begin Reading text
I didn’t plan any part of our trip with a leisurely pace, but since we had planned to do some walking in Central Park on Sunday, I had some wiggle room built in for that. It was fortunate, then, that Sunday is the day our schedule got a little sideways. We realized while doing inventory on our purse contents Saturday night that we’d left something behind at Grimaldi’s, so we had to schedule a return trip to Brooklyn. However, we had timed tickets for the NBC Tour at 30 Rock, so we started our day there (back in Rockefeller Center!) and saw the studios for Dr. Oz, Late Night with Jimmy Fallon, and Saturday Night Live, along with the control room and hair and makeup. I had actually never done the tour before, so it was a first for me. Tracey is the NBC viewer, but I have seen a few YouTube videos from Jimmy Fallon or SNL, so even with my limited knowledge, it was cool to see those places.
Our tour finished just in time for our scheduled time at the Top of the Rock, but because of the dense fog that was still hanging around that morning, there was zero visibility, so we went in and changed our time for later, and hopped the subway out to Brooklyn.
Grimaldi’s didn’t open until noon, so we used the extra time to walk down to the Brooklyn Bridge Park that had closed at dusk the night before. The sky was clearing on the Brooklyn side, but the view to Manhattan was still foggy.
When we left the park, I happened to notice this graffiti on the side of a warehouse building. Right on!
We had a successful stop by the Grimaldi’s Lost and Found, so we were back on the subway just a few minutes past noon. Our new Top of the Rock time was 1:15pm, so we had time to ride up to Columbus Circle and look around that side of Central Park before walking back down toward Rockefeller Center.
We also seized the opportunity to get a hot dog, which is a New York staple, but much to our disappointment (and disbelief), our hot dogs were really pitiful. That was certainly a first for me in NYC, and not a first I enjoyed. Oh well. At least it was only $2.
This “LOVE” art installment has been there for as long as I can remember, but I’ve never stopped to take a picture there. Since we were embracing the tourist thing, it seemed as good a time as any.
end Reading text
→ Goal
Can you pick up the account of the New York trip after its last sentence and carry it forward? The entries that come next are separate from the New York trip account.
begin Provided data
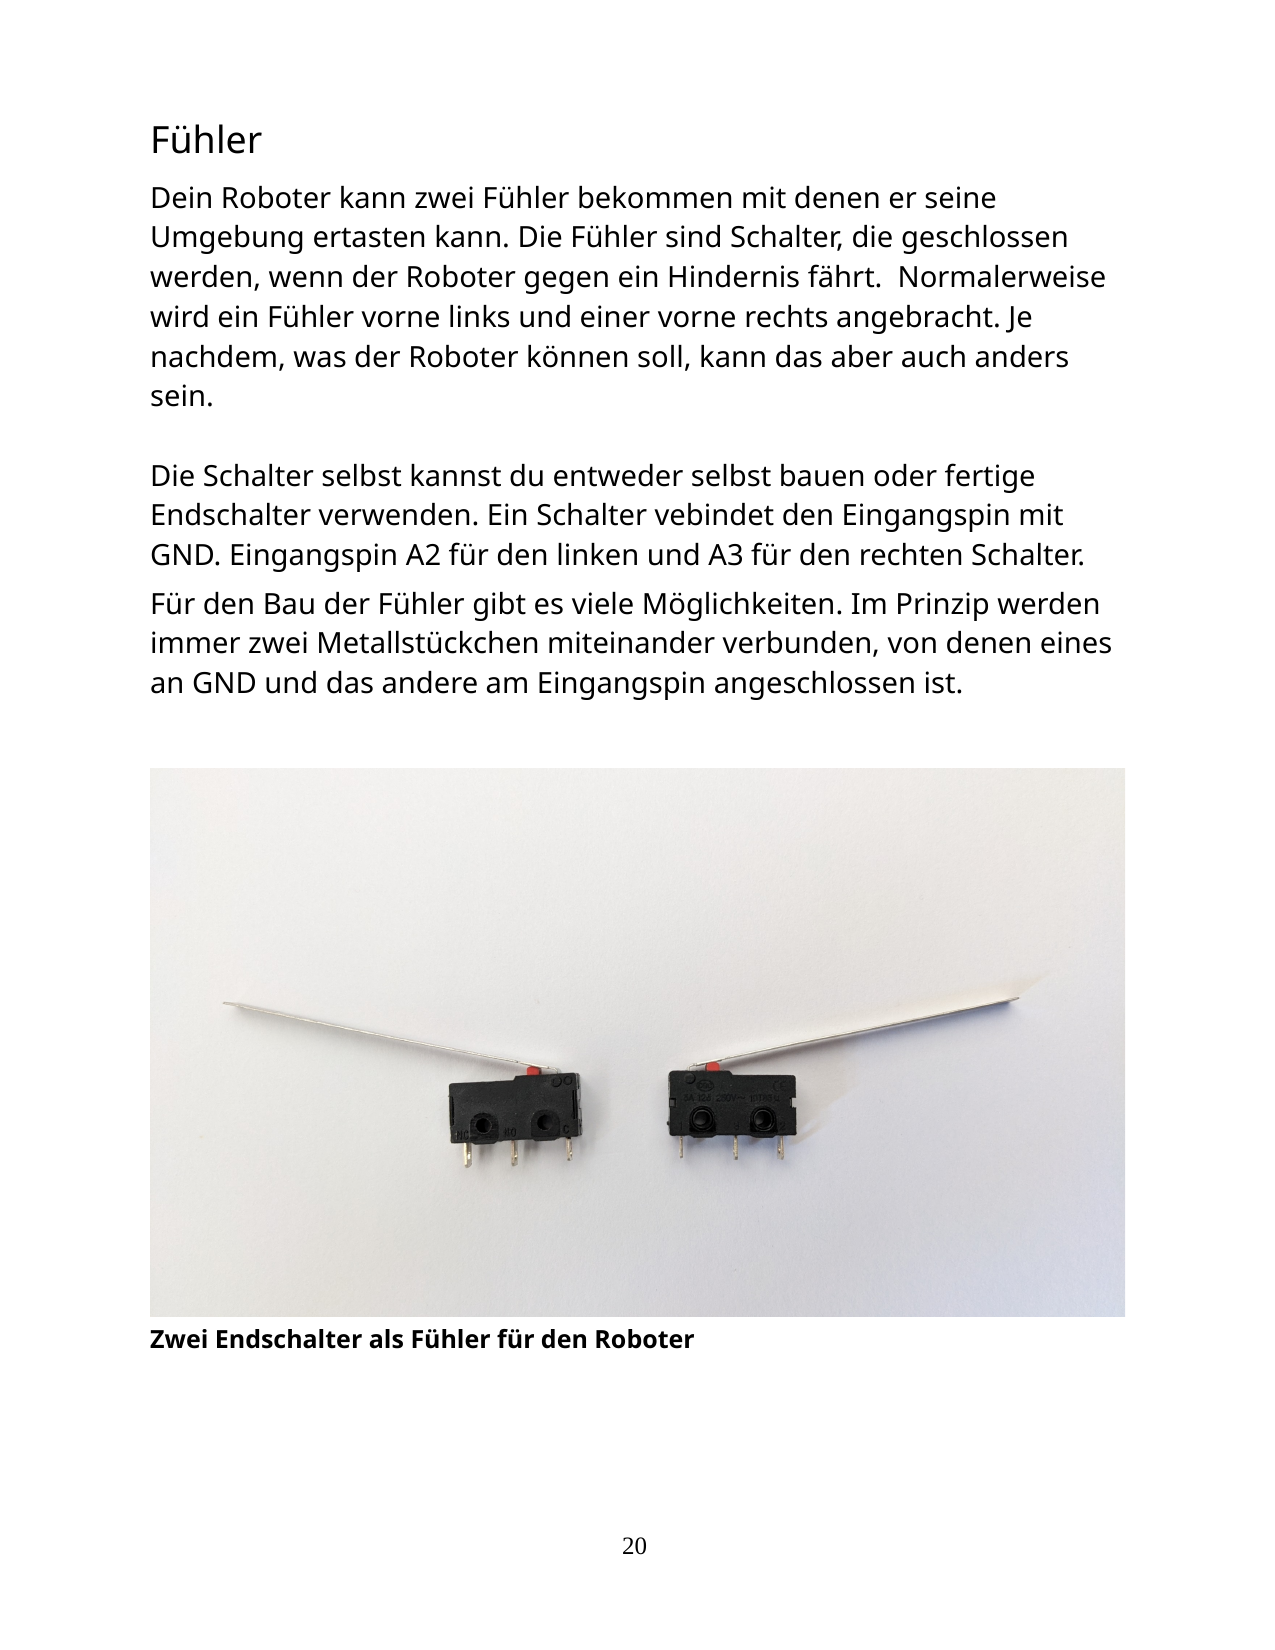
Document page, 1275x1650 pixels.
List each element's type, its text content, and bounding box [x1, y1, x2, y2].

subtitle Fühler [150, 113, 1125, 164]
text Dein Roboter kann zwei Fühler bekommen mit denen er seine Umgebung ertasten kann. Die Fühler sind Schalter, die geschlossen werden, wenn der Roboter gegen ein Hindernis fährt. Normalerweise wird ein Fühler vorne links und einer vorne rechts angebracht. Je nachdem, was der Roboter können soll, kann das aber auch anders sein. [150, 177, 1125, 415]
text Für den Bau der Fühler gibt es viele Möglichkeiten. Im Prinzip werden immer zwei Metallstückchen miteinander verbunden, von denen eines an GND und das andere am Eingangspin angeschlossen ist. [150, 583, 1125, 702]
picture [150, 768, 1125, 1317]
text Zwei Endschalter als Fühler für den Roboter [150, 1317, 1125, 1357]
text Die Schalter selbst kannst du entweder selbst bauen oder fertige Endschalter verwenden. Ein Schalter vebindet den Eingangspin mit GND. Eingangspin A2 für den linken und A3 für den rechten Schalter. [150, 455, 1125, 574]
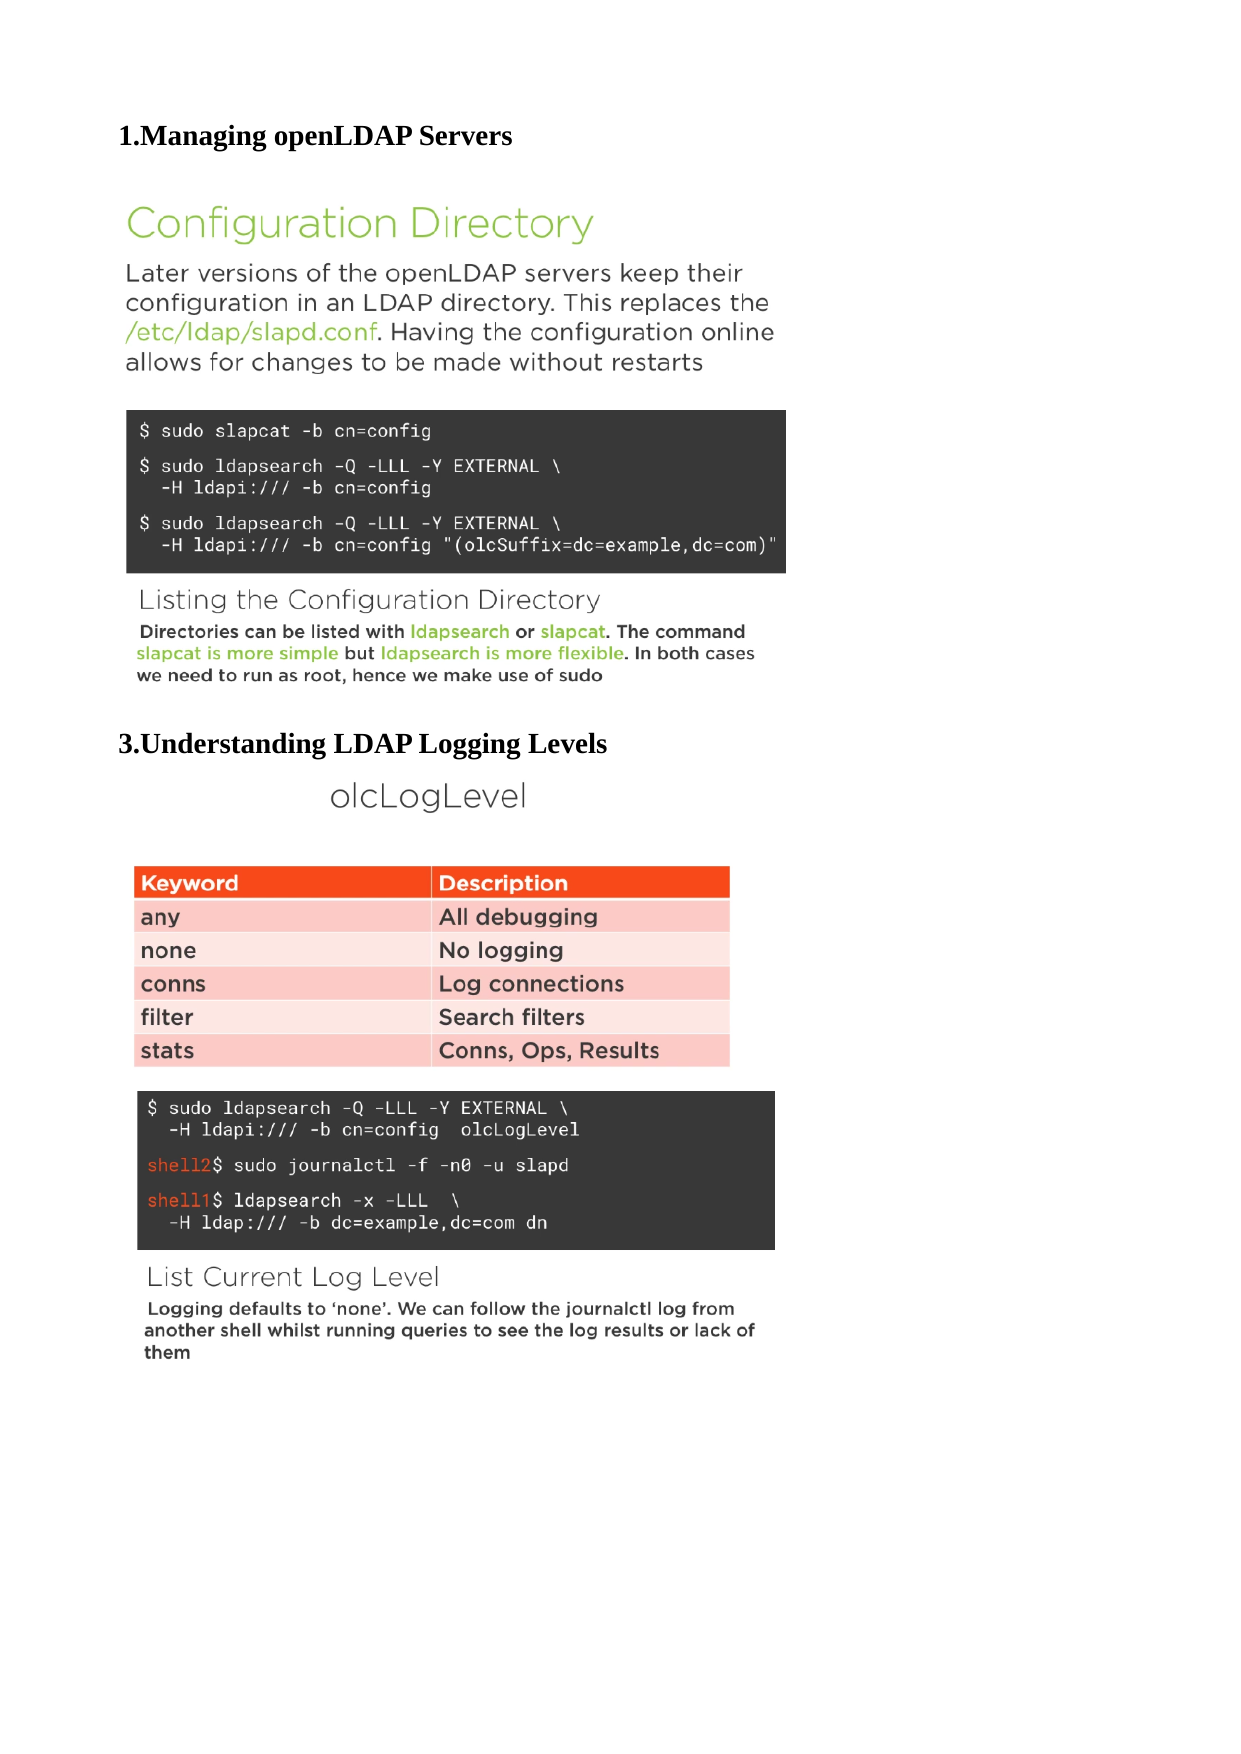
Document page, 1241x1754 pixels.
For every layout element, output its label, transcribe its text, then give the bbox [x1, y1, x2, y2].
end Provided data
→ Answer for the task
We made it to the Top of the Rock on time, and although the sky looked bright and clear from the ground, the building is so high up that we were told it was still about 50% visibility from the top. We didn’t have binoculars on us, anyway, so I figured we’d be seeing about as far as usual, but just through a bit of haze. Thus, this snazzy photo of the Empire State Building’s silhouette looking quite prominent amidst the fog, while the sun does its best to burn through the gray.
We could still see the enormity of Central Park, too!
Having seen Central Park from high above it, we were ready to explore the inside a bit. We caught the bus back to the base of the park and I “hustled” (his word, not mine) a pedicab driver into giving us the tour we wanted at the price we wanted, and to drop us off at a different location than usual. His face conveyed the brief consideration to argue the terms (or more specifically, the price), but he seemed to read me just as quickly to know that I was going to get my way, so he just said, “Ah, you know what? Come on.”
He turned out to be one of the best pedicab tour guides I’ve ever had. He was friendly and funny and actually came up with a few tidbits of information that I hadn’t heard before in addition to giving Tracey the general rundown as we rode along. I think he was grateful that he didn’t have to give the big spiel every time he stopped at a new location and let us out, because I already knew where to walk and where to meet him to continue the ride. He commented on how expedient we were at going to take our photos and then coming right back. “Places to go, people to see!”
Here are some shots of the FRIENDS fountain, Bethesda fountain (drained to protect the pipes for cold weather), the San Remo towers, bow bridge, and the tall buildings hiding in the background of the trees that have shed their leaves.
We concluded our tour by the Museum of Natural History, as Jessica and I did last time, so we could walk into the park for a bit. We opted to walk around the turtle pond so we could see Belvedere Castle from the ground, which was pretty cool.
We actually did a great job not getting lost amidst all the paths, and went by Cleopatra’s Needle and through the Greywacke Arch, which had a flower sprouting out of the stone on one side, and a saxophone player serenading passersby.
We came out on the other side of the park at The Metropolitan Museum of Art, where we sat for a bit before setting out in search of some dinner. We took a chance on a little café where Tracey had Greek food and I had breakfast for dinner. It was pretty tasty, in fact.
Then, we hopped a bus up to the East River, where I gave a local woman directions so she’d “remember how to get home later.” That always cracks me up.
The fog was still hanging around, but it made for this awesome picture looking over toward Roosevelt Island and beyond that to those smokestacks in Queens, not far from our hotel.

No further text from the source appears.